Senior Fellow for Environmental Understanding Andrew Revkin wrote about his experience co-teaching the Producing the Documentary course with communications professor Maria Luskay.This year, the students in the course traveled to Portugal to film the story of cork.
From the NY Times.com:
For the second year, I’ve co-taught a documentary production course at Pace University in which a team of graduate and undergraduate communication students travels on spring break not to lounge on a beach, but to shoot a short film with an environmental theme. Last year’s film focused on an American woman working for decades in Belize to farm shrimp with limited environmental impacts.
This year, the destination was Portugal and the subject was cork.
For centuries, this versatile material — harvested by stripping the bark from a certain oak species once every decade or so — was the only choice for sealing wine bottles. At its peak, the trade supported thousands of workers, from bark-stripping crews in the rural communities around the forests to the factory workers in towns like Coruche, in southern Portugal.
But in recent years, wine producers, concerned about quality control and cost, started shifting to plastic stoppers and plastic-lined aluminum screw caps, which ended up capturing about a third of the billion-dollar wine-closure business. The competition prompted the cork industry, led by the company Amorim, to improve its operations, develop new lines of products and push back with an offbeat online marketing campaign centered on the comic actor Rob Schneider.
The public relations tussle alone is quite the story, including dueling YouTube videos (“Sniff the Cork” and “Vive le Screwcap” are two contestants) and a mock “funeral for the cork” staged in 2002 in a dining room at Grand Central Terminal by Randall Grahm, the screw-cap-favoring owner of the Bonny Doon Vineyard in northern California.
The students traveled the length of Portugal, from the vineyards draped on the steep slopes of the extraordinary Douro Valley in the north to the cork forests of the south. Then came weeks of video and sound editing under the direction of Pace Professor Maria Luskay, who invented this course more than a decade ago.
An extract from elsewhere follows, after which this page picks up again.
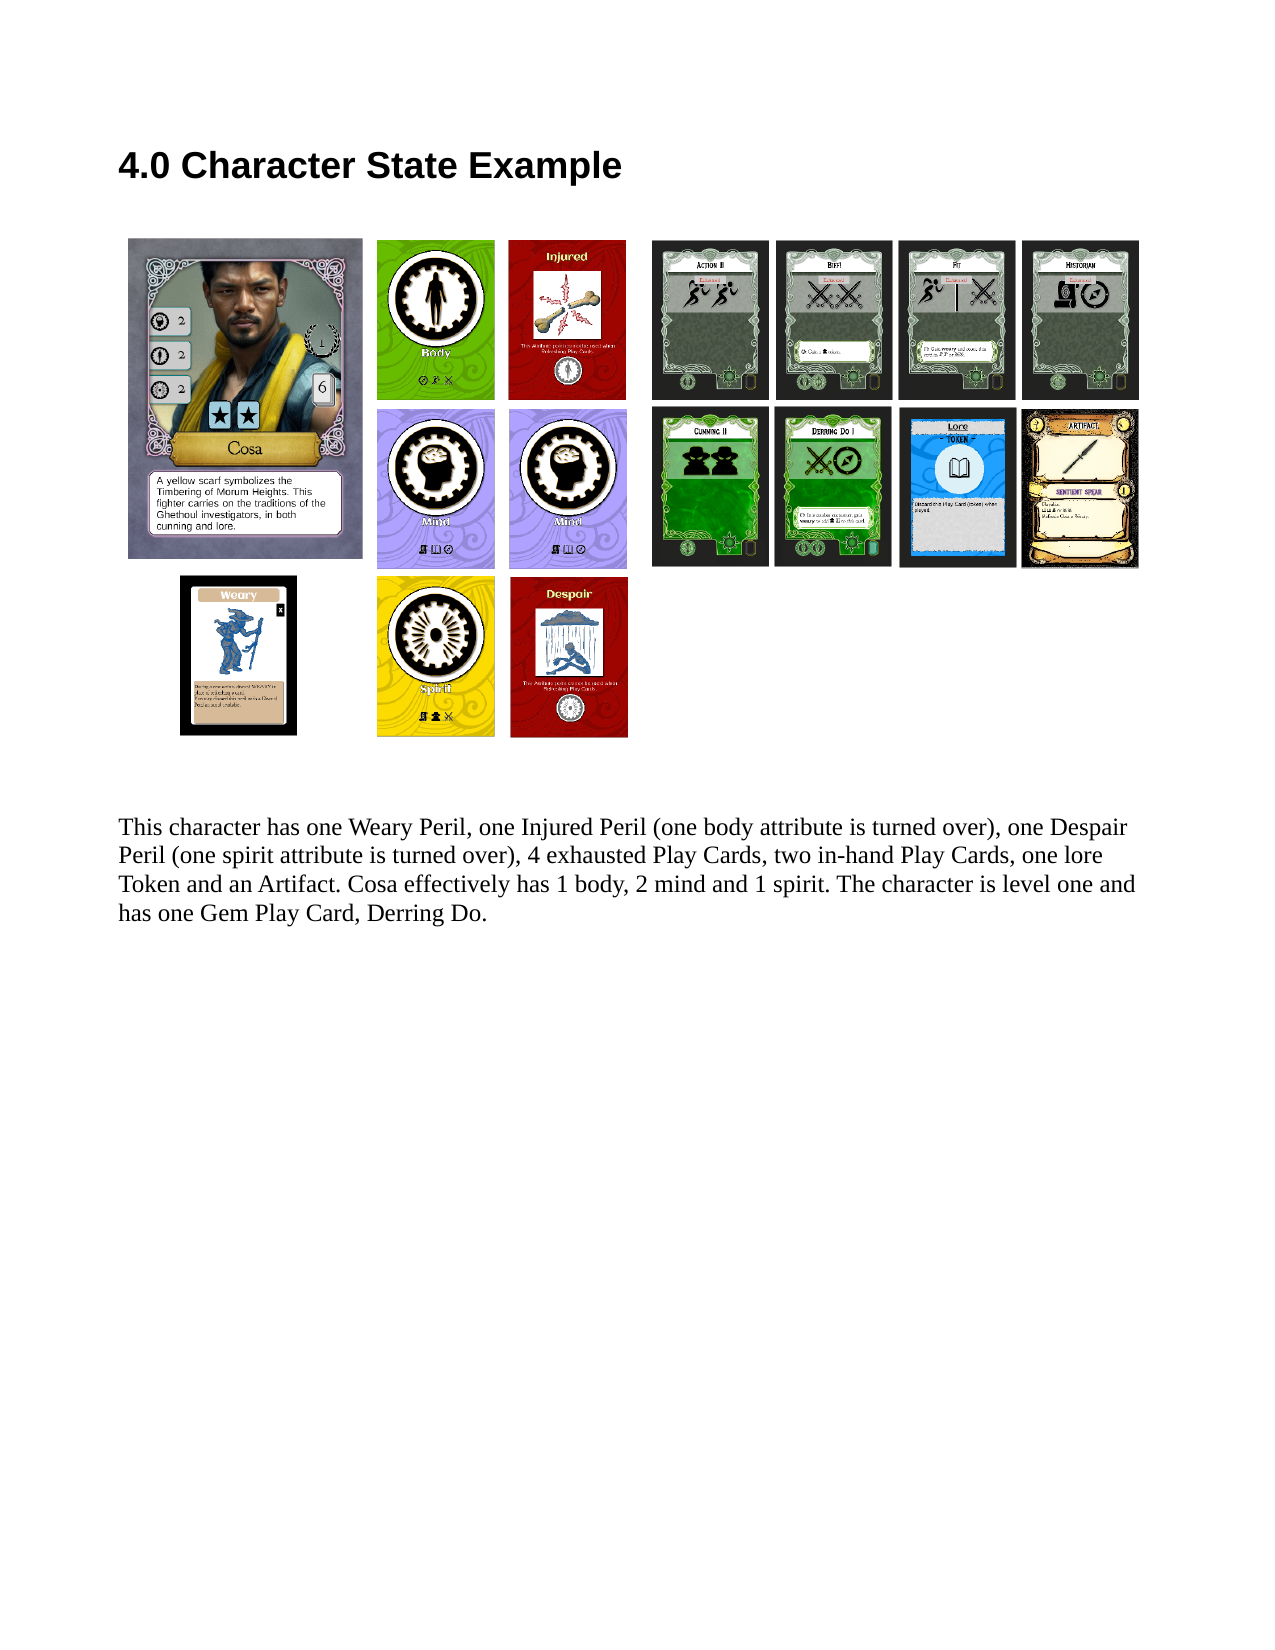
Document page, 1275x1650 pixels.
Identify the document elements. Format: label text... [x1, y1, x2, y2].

picture [118, 227, 1157, 784]
subtitle 4.0 Character State Example [118, 143, 1157, 186]
text This character has one Weary Peril, one Injured Peril (one body attribute is turned over), one Despair Peril (one spirit attribute is turned over), 4 exhausted Play Cards, two in-hand Play Cards, one lore Token and an Artifact. Cosa effectively has 1 body, 2 mind and 1 spirit. The character is level one and has one Gem Play Card, Derring Do. [118, 812, 1157, 927]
In 15 short minutes they tell a layered story that follows the largely unappreciated journey of cork, from quiet forests through bustling factories and jangling bottling plants to your table or restaurant. [May 8, 1:24 p.m. | Update | Click here for a note on the project’s neutrality and financial independence.]
They created an engaging blog charting their path and also chronicled the process on YouTube, from Lou Guarneri strumming for the soundtrack to the actor Kurt Rhoads using his Shakespeare-honed skills to catch just the right tone on the opening word, “Cork.”
There’s something important under way in such projects, in which communication and journalism students can attack stories that might otherwise be missed as traditional news media both shrink and tend to focus their cameras on bad apples instead of best practices. We need both.
With appropriate guidance, students can not only develop story-and idea-sharing skills that mesh written and audiovisual output, but put those skills to use even as they learn, potentially playing a role in fostering progress on a finite planet. It’s one thing to learn how to write a script or operate a camera; it’s another to learn how to make a difference.
The journalism program at the University of British Columbia has been doing fine work, with a recent package on environmental and labor problems related to shrimp farming in Southeast Asia (essentially the flip side of what the Pace team found in Belize) and now — accompanying a print article in The New York Times — a a video report on the impact of Brazil’s latest wave of dam construction on indigenous tribes in the Amazon River basin.